▶ [Work to complete]: From the report on the Darbha ambush, copy the passage word for word, beginning with the words "He was still" and ending after the words "the ambush ended.".

▶ [Source text]:
# # # # # # #

MY KOLKATA EDUGRAPH
ADVERTISEMENT
Regular-article-logo Monday, 04 May 2026

Warning and narrow escape

Read more below

JAIDEEP HARDIKAR Published 27.05.13, 12:00 AM
(Left) Mangled remains of the red Bolero; a crater on the road where the attack took place. (PTI)

Darbha (Chhattisgarh), May 26: Omprakash Singh shudders when he remembers the moment late in the afternoon yesterday.

The Congress worker from Jagdalpur was returning home from the Parivartan Rally in Sukma, riding his motorbike a little ahead of the party motorcade with a friend on the pillion.

“A 10-year-old boy told me near Tongpal (about 15km from the ambush site) that there would be problems ahead but I didn’t take him seriously,” Singh said.

In hindsight, he believes “the Maoist informers had penetrated the convoy in Sukma”.

Singh missed being caught in the ambush by seconds: he heard the blast that started it and went to the Darbha police station.

He was still trembling this evening at the thought of so many top-rung party leaders having been killed. One of his closest friends, Gopichand Madhvani, was among the dead.

Paramilitary troops stood guard around the stretch of road where the ambush happened, carefully studying the scene.

“They gave the convoy no chance,” one of them said. By all accounts, the forces could reach the spot only by 8.30pm yesterday — two to three hours after the ambush ended.

“The Maoists had cut off this stretch by blocking the roads with trees,” the jawan said.

“The firing began around 4.30pm,” said a 20-year-old tribal who lives with his parents in a temple 1km from the massacre spot.

“I rushed home when I heard the firing; I had gone to the forest to collect firewood,” he said.

At the carnage site, the stench of blood was overpowering. A morning drizzle had turned the weather muggy and hot.

The smashed windshields and windows of the pockmarked vehicles with their flat tyres indicated the bullets had flown thick and fast, some at close range.

That must have been when the rebels began searching for Mahendra Karma and killed a few passengers. A few bodies were found on the other side of the road, implying some were shot when they tried to run.

“Karma pleaded with them not to harm his workers and other leaders and to take his life instead,” injured MLA Kawasi Lakhma said from his hospital bed.

A hundred metres deeper inside the forest, on a steep and rocky hillock amid bamboo trees, was a spot bearing thick bloodstains. It’s here that state Congress chief Nand Kumar Patel and son Dinesh were murdered.

On the other side of the road stood a mangled red Bolero that must have been thrown off by a landmine blast. Its condition suggested none of its occupants had any chance of coming out alive. None did.

Yet, strangely, some of the party flags attached to the assorted jeeps and sports utility vehicles (SUV) survived the blast and firing. They lay limp in the windless evening amid the bamboo, sal and teak.

Party flags and stickers can still be seen all along the road to Sukma, with hoardings showing leaders who are now dead, calling people to join the wave of “parivartan (change)”.

# # # # # # #

▶ [Record excerpts]:
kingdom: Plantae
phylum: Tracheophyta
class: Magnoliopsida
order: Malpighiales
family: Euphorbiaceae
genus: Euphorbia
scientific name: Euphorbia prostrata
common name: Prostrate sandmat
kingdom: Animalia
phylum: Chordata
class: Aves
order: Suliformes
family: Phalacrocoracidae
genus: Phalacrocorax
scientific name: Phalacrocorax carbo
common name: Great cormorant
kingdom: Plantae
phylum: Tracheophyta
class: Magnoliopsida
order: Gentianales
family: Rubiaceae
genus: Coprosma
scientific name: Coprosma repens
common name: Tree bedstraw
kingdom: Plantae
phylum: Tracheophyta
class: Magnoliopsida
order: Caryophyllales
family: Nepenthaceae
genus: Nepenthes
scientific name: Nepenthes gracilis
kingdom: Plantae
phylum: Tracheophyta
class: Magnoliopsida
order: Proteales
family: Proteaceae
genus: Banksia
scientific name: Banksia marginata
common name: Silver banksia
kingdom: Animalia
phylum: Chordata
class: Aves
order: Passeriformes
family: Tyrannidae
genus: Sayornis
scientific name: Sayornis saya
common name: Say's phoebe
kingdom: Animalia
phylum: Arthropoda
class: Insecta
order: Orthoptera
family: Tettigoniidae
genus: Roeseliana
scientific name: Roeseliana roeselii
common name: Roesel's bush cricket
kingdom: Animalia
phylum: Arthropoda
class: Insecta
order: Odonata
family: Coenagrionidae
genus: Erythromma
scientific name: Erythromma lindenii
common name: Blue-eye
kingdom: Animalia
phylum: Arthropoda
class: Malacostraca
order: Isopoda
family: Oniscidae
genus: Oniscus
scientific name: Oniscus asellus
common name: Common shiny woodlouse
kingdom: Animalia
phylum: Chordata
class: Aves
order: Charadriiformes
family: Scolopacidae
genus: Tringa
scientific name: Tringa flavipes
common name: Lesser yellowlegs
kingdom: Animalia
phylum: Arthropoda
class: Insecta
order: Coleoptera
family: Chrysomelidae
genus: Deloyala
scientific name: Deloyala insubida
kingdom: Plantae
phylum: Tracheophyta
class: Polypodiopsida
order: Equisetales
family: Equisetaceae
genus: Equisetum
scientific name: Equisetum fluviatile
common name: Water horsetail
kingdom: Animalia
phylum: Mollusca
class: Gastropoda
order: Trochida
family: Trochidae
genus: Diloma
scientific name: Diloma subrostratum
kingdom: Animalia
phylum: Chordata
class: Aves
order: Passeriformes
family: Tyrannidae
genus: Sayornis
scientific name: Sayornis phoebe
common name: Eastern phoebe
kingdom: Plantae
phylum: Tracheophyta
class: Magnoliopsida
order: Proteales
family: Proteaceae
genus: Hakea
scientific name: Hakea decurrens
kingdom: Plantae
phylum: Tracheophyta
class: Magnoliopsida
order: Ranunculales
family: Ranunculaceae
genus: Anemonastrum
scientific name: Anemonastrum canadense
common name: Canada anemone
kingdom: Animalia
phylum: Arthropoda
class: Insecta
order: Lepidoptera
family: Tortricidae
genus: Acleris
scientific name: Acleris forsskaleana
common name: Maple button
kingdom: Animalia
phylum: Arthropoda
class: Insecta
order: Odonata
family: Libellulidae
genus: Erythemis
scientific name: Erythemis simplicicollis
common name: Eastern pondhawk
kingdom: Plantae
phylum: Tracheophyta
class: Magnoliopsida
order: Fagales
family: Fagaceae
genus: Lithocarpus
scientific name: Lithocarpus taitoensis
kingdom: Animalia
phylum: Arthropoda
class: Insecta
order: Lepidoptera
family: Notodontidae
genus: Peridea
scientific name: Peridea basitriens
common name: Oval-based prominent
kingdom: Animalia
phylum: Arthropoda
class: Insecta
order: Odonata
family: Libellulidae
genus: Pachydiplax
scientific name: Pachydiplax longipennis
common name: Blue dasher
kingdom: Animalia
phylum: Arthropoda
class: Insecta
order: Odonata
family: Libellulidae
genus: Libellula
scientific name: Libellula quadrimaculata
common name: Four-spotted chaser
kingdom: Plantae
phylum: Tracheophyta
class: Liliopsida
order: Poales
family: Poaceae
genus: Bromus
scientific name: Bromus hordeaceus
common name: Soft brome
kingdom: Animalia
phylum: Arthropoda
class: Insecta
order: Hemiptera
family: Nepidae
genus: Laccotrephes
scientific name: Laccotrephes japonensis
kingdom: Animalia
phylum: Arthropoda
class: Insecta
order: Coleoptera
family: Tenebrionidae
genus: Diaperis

# # # # # # #

▶ [Answer box]:
He was still trembling this evening at the thought of so many top-rung party leaders having been killed. One of his closest friends, Gopichand Madhvani, was among the dead.

Paramilitary troops stood guard around the stretch of road where the ambush happened, carefully studying the scene.

“They gave the convoy no chance,” one of them said. By all accounts, the forces could reach the spot only by 8.30pm yesterday — two to three hours after the ambush ended.